The US has sanctioned several ships, individuals and companies, to try to disrupt shipping and financial support for the Houthi militant group.

The Treasury Department has added five tankers, two middlemen, two management companies, a shipowner and an insurer to its blacklist.

It is the latest effort to disrupt the network of Sa’id al-Jamal, whom officials have long accused of being a financial facilitator for the Yemeni rebels through sales of Iranian commodities.

Among those targeted in the latest action by the department’s Office of Foreign Assets Control (Ofac) is Mohammad Roslan Bin Ahmad. Based in Indonesia and holding Malaysian and Singaporean citizenship, he is accused of providing ship management and broking services to al-Jamal’s network.

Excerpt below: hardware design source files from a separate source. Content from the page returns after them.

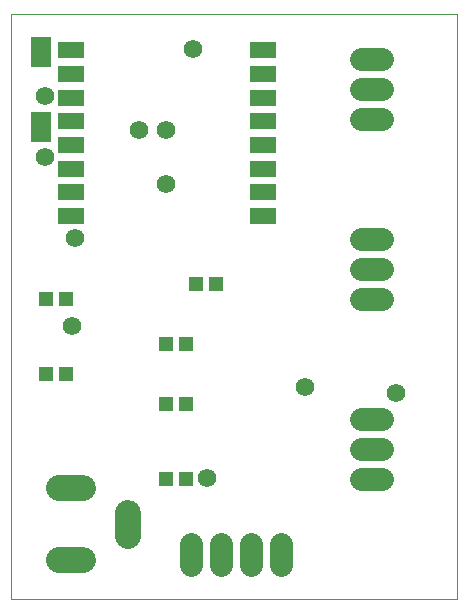
<source format=gts>
G75*
%MOIN*%
%OFA0B0*%
%FSLAX25Y25*%
%IPPOS*%
%LPD*%
%AMOC8*
5,1,8,0,0,1.08239X$1,22.5*
%
%ADD10C,0.00000*%
%ADD11R,0.04737X0.05131*%
%ADD12R,0.08674X0.05524*%
%ADD13C,0.07800*%
%ADD14C,0.08674*%
%ADD15R,0.07099X0.09855*%
%ADD16C,0.06200*%
D10*
X0002874Y0017345D02*
X0002874Y0212306D01*
X0151575Y0212306D01*
X0151575Y0017345D01*
X0002874Y0017345D01*
D11*
X0014528Y0092345D03*
X0021220Y0092345D03*
X0021220Y0117345D03*
X0014528Y0117345D03*
X0054528Y0102345D03*
X0061220Y0102345D03*
X0061220Y0082345D03*
X0054528Y0082345D03*
X0054528Y0057345D03*
X0061220Y0057345D03*
X0064528Y0122345D03*
X0071220Y0122345D03*
D12*
X0086654Y0145219D03*
X0086654Y0153093D03*
X0086654Y0160967D03*
X0086654Y0168841D03*
X0086654Y0176715D03*
X0086654Y0184589D03*
X0086654Y0192463D03*
X0086654Y0200337D03*
X0022874Y0200337D03*
X0022874Y0192463D03*
X0022874Y0184589D03*
X0022874Y0176715D03*
X0022874Y0168841D03*
X0022874Y0160967D03*
X0022874Y0153093D03*
X0022874Y0145219D03*
D13*
X0062874Y0035845D02*
X0062874Y0028845D01*
X0072874Y0028845D02*
X0072874Y0035845D01*
X0082874Y0035845D02*
X0082874Y0028845D01*
X0092874Y0028845D02*
X0092874Y0035845D01*
X0119374Y0057345D02*
X0126374Y0057345D01*
X0126374Y0067345D02*
X0119374Y0067345D01*
X0119374Y0077345D02*
X0126374Y0077345D01*
X0126374Y0117345D02*
X0119374Y0117345D01*
X0119374Y0127345D02*
X0126374Y0127345D01*
X0126374Y0137345D02*
X0119374Y0137345D01*
X0119374Y0177345D02*
X0126374Y0177345D01*
X0126374Y0187345D02*
X0119374Y0187345D01*
X0119374Y0197345D02*
X0126374Y0197345D01*
D14*
X0026811Y0054550D02*
X0018937Y0054550D01*
X0018937Y0030534D02*
X0026811Y0030534D01*
X0041772Y0038408D02*
X0041772Y0046282D01*
D15*
X0012874Y0174943D03*
X0012874Y0199746D03*
D16*
X0014124Y0184970D03*
X0014124Y0164720D03*
X0024249Y0137720D03*
X0023124Y0108470D03*
X0054624Y0155720D03*
X0054624Y0173720D03*
X0045624Y0173720D03*
X0063624Y0200720D03*
X0100749Y0088220D03*
X0131124Y0085970D03*
X0068124Y0057845D03*
M02*

</source>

Also known as Royston Wu Chiren or Mohammad Roslan Royston, he allegedly facilitated shipments to Malaysia and brokered vessels in the sanctioned Russian and Venezuelan trades.

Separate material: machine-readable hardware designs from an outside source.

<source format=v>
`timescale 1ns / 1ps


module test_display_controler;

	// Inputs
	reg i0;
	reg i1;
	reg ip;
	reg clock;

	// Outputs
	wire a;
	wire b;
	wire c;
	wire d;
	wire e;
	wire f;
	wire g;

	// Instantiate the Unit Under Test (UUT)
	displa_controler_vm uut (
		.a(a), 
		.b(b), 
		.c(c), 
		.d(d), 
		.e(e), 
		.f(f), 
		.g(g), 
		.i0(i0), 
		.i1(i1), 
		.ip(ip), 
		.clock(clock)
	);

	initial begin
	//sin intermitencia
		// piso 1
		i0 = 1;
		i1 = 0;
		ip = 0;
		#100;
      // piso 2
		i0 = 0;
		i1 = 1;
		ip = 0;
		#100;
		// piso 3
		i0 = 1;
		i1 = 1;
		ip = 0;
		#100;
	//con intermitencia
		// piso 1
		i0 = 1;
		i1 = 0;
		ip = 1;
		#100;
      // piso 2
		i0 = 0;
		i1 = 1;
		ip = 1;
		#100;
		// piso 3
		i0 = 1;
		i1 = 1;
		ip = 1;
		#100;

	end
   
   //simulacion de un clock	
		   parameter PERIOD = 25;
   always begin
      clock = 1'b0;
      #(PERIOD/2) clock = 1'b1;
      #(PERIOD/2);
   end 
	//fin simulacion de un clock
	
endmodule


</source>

He was blacklisted alongside Chinese national Zhuang Liang, whom authorities accused of helping with money laundering.

The Treasury Department alleges that al-Jamal’s activities have provided the Houthis with tens of millions of dollars in revenue, bankrolling their attacks on shipping in the Red Sea and beyond.

Brian Nelson, undersecretary for terrorism & financial intelligence, said the latest moves underscore the department’s focus on disrupting a sprawling network of support for the Houthis.

“Treasury will continue to disrupt the actors who are critical to this network’s operations, as well as the Houthis’ ability to further destabilise the region and threaten international commerce,” he said.

Ofac reached further into what it described as an “illicit shipping network” by blacklisting Ascent General Insurance, which the Treasury accused of providing insurance to sanctioned vessels in al-Jamal’s network.

The Singapore and Thailand-based insurer could not be immediately reached for comment.

Ofac also named United Arab Emirates-based Fornacis Energy Trading for what officials described as purchasing and shipping “tens of millions of dollars’ worth” of Iranian cargo for the al-Jamal network. Contact information for the trading company was not available.

Three shipping companies were also slapped with sanctions, along with five ships under their control.

The Treasury Department named Dubai-based Barco Ship Management Inc on allegations that the al-Jamal network used its 45,000-dwt chemical and product tanker Wanji (built 2001) for “illicit shipments” to the UAE.

The ship manager also operates the 48,000-dwt product tanker Oceanic II (built 2003) and 159,200-dwt suezmax crude carrier Tirex (built 2001), which were both sanctioned on Thursday.

Also targeted was Sea Knot Shipping, the Marshall Islands-registered owner of the 105,700-dwt Mirova Dynamic (built 2003), which US officials accused of moving tens of millions of dollars worth of shipments for al-Jamal.

Equasis data shows the ship is in the fleet by Shanghai’s Cotar Ships Management, which was not accused of wrongdoing.

And Ofac sanctioned Alpha Shine Marine Services, a Dubai company that controls the 159,200-dwt tanker Kasper (built 2005), for making illicit shipments with forged documents.

None of the shipping companies could be immediately reached for comment.